• **What the exercise asks**
Return the data below unchanged, without images.

*** Opening Data ***

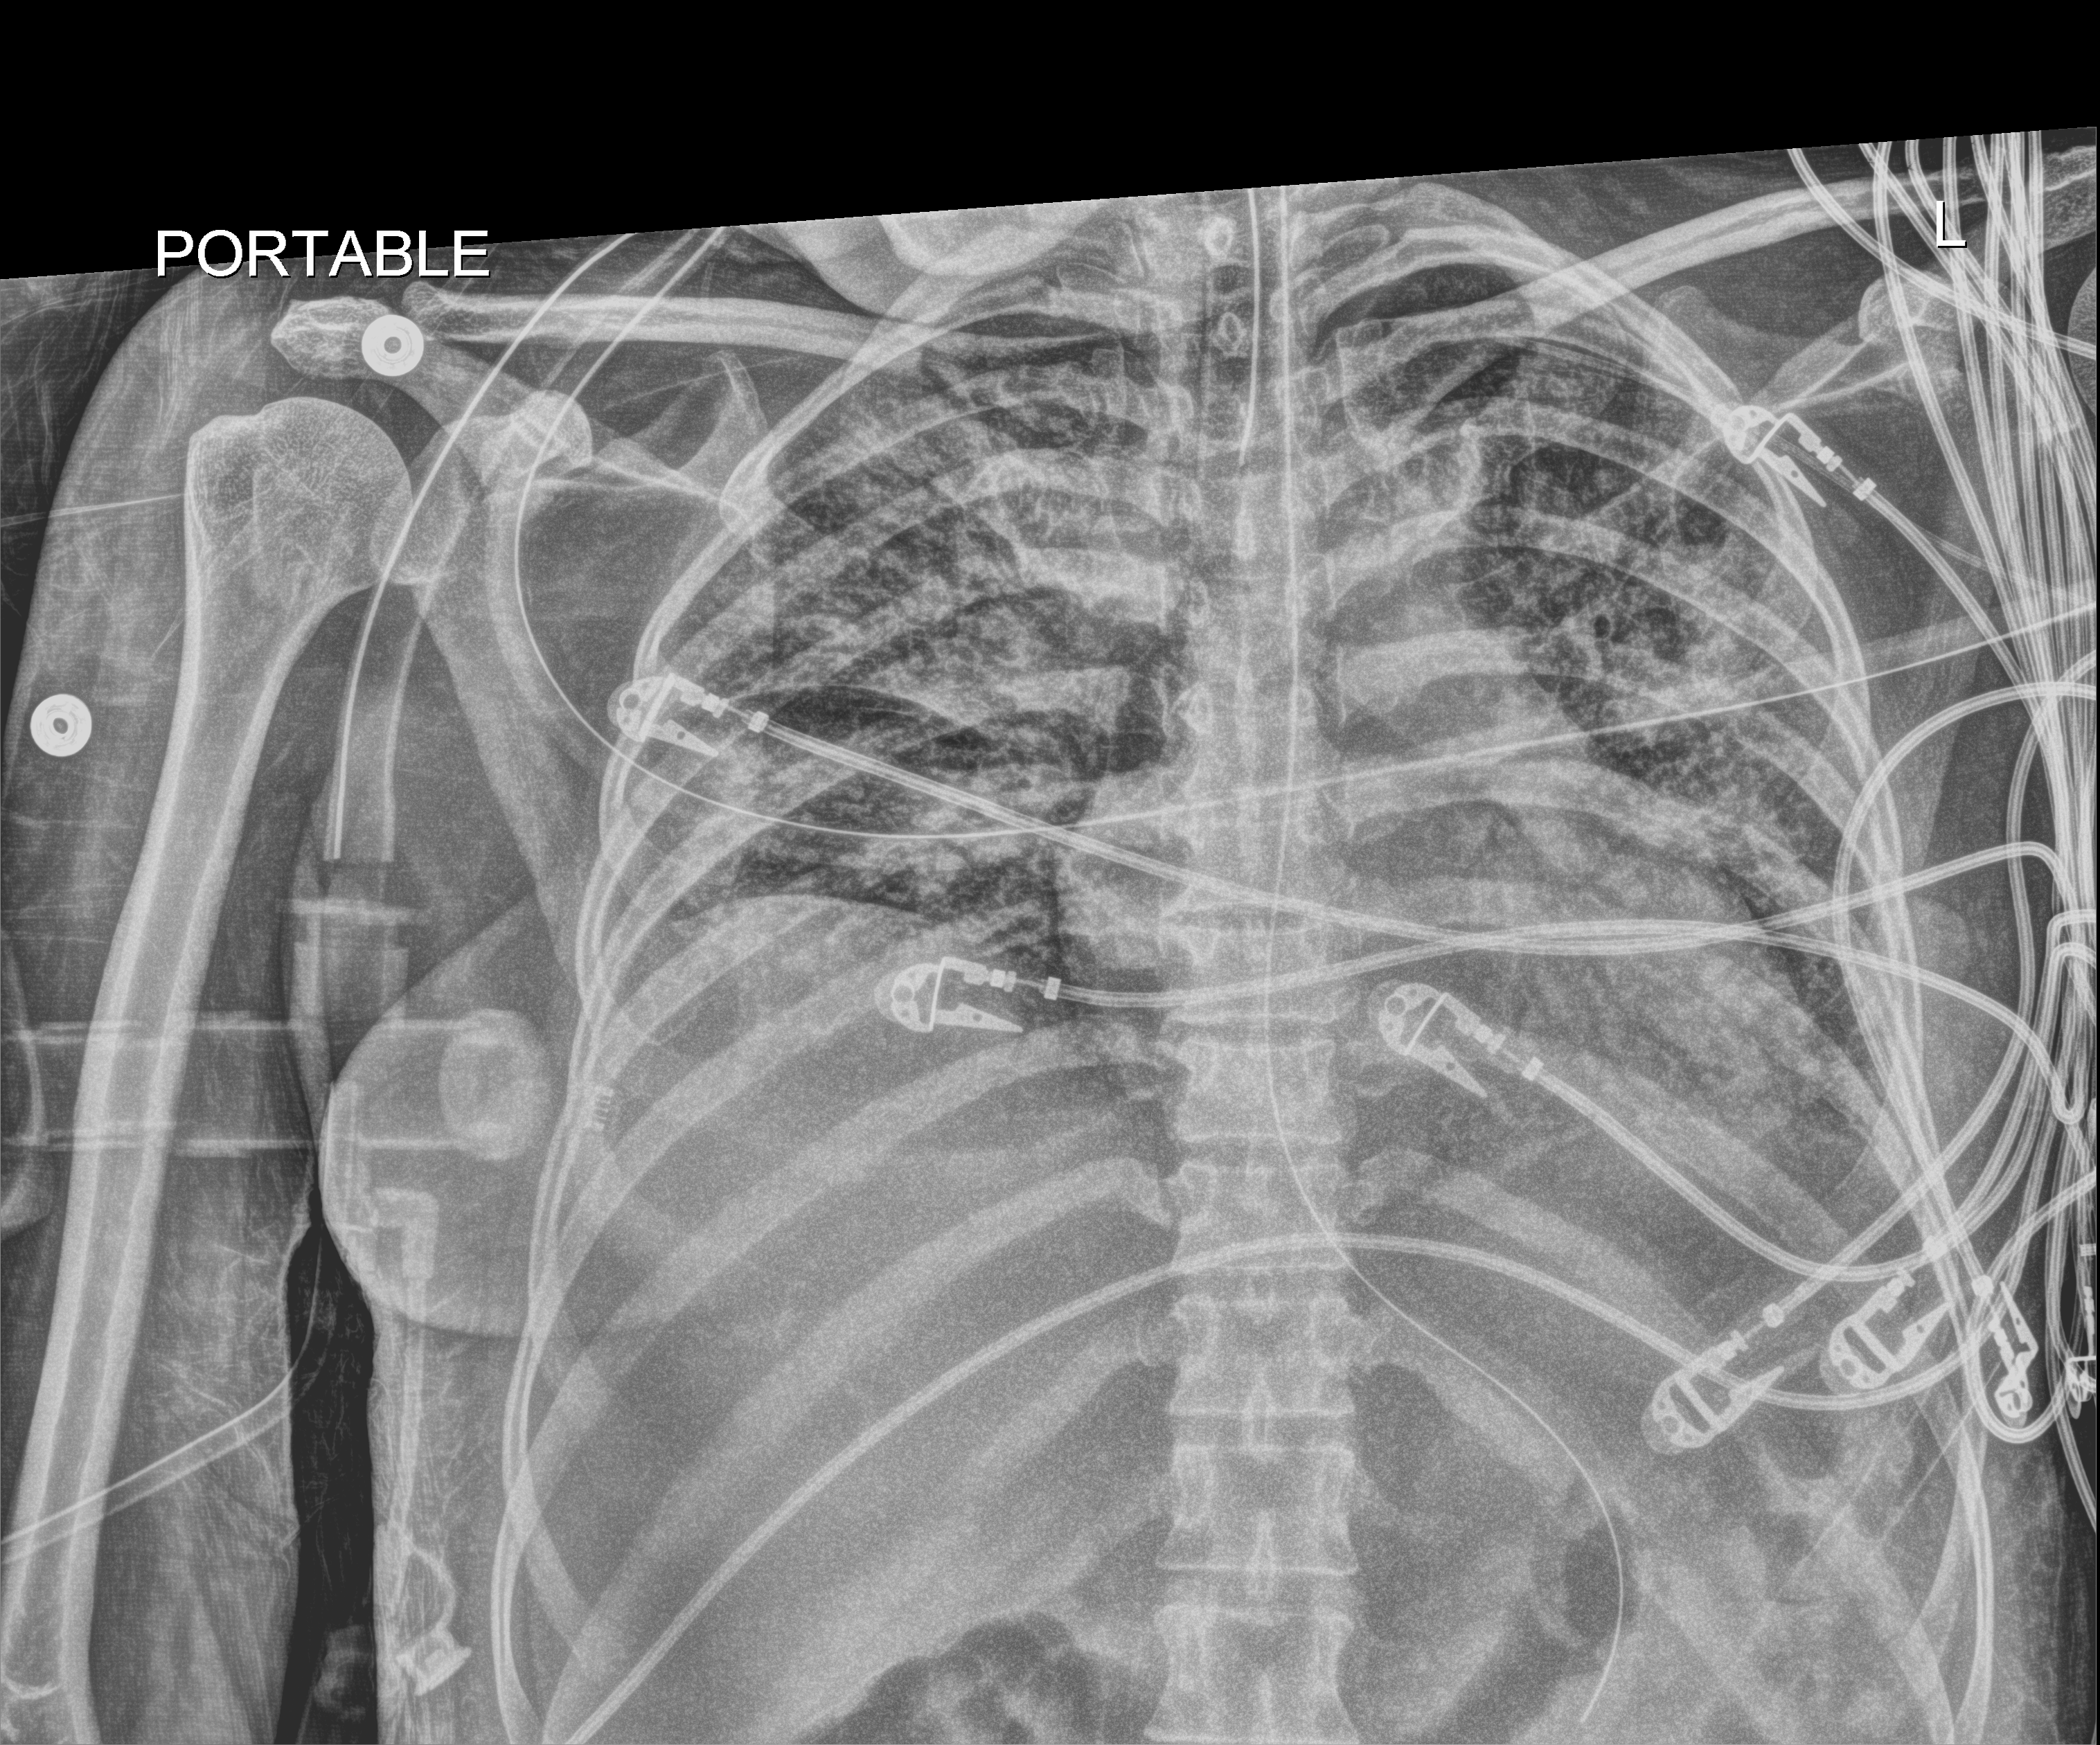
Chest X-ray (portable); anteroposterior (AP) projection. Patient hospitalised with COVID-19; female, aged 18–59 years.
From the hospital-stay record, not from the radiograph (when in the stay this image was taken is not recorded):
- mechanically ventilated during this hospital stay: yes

*** Closing Data ***

• **Exercise solution**
Chest X-ray (portable); anteroposterior (AP) projection. Patient hospitalised with COVID-19; female, aged 18–59 years.
From the hospital-stay record, not from the radiograph (when in the stay this image was taken is not recorded):
- mechanically ventilated during this hospital stay: yes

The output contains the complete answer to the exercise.